# [Task to complete]
Transcribe the entries exactly as they stand below, passing over any picture.

# [Records supplied]

____

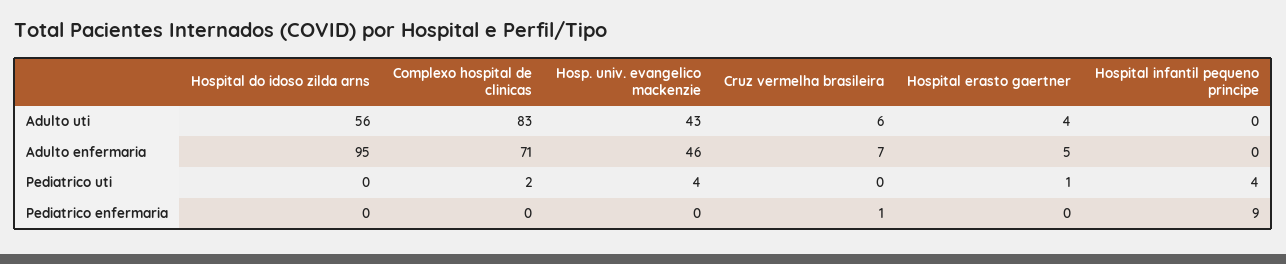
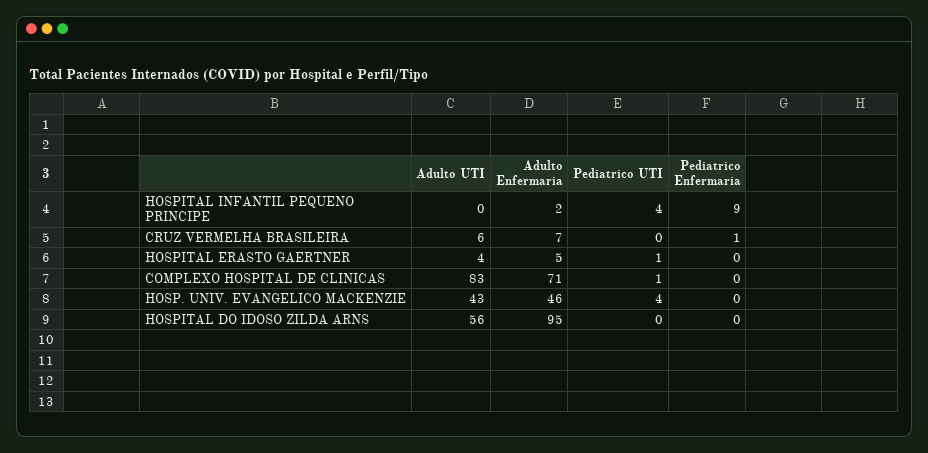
Hospital infantil pequeno principe, Adulto enfermaria: 0 -> 2
Complexo hospital de clinicas, Pediatrico uti: 2 -> 1

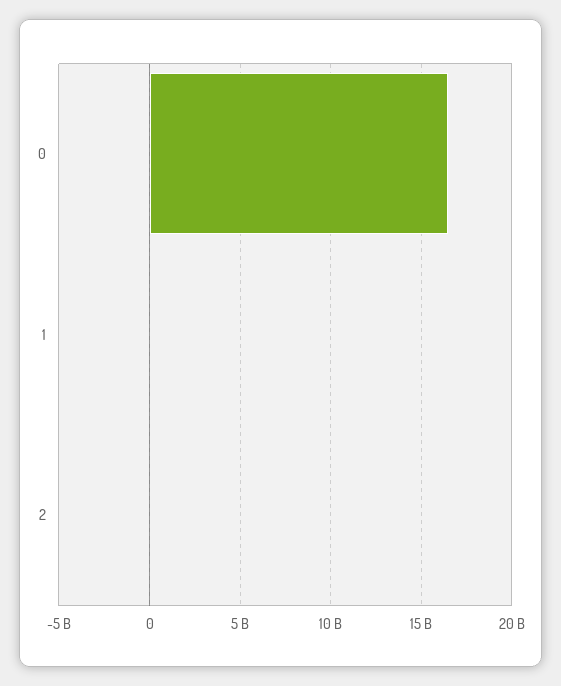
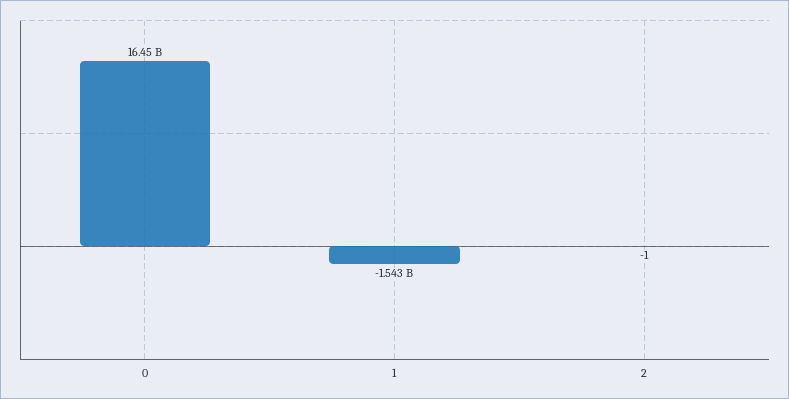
1: 0 -> -1543000000

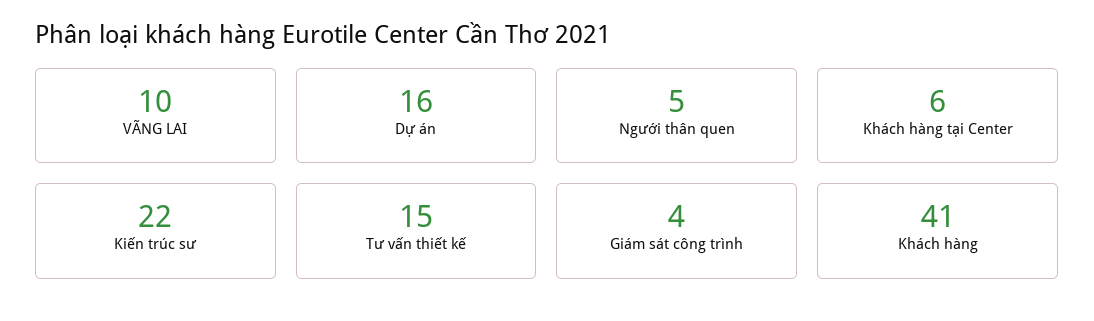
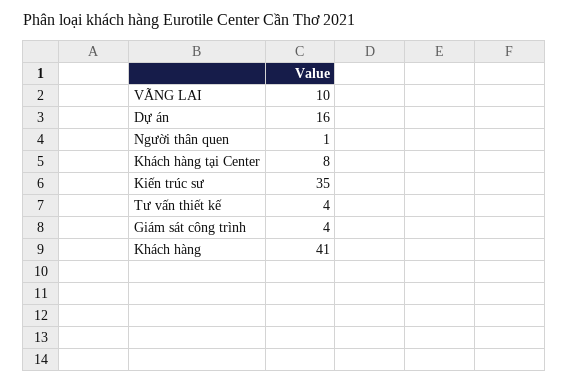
Người thân quen: 5 -> 1
Khách hàng tại Center: 6 -> 8
Kiến trúc sư: 22 -> 35
Tư vấn thiết kế: 15 -> 4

____

# [Output of the exercise]
Hospital infantil pequeno principe, Adulto enfermaria: 0 -> 2
Complexo hospital de clinicas, Pediatrico uti: 2 -> 1

1: 0 -> -1543000000

Người thân quen: 5 -> 1
Khách hàng tại Center: 6 -> 8
Kiến trúc sư: 22 -> 35
Tư vấn thiết kế: 15 -> 4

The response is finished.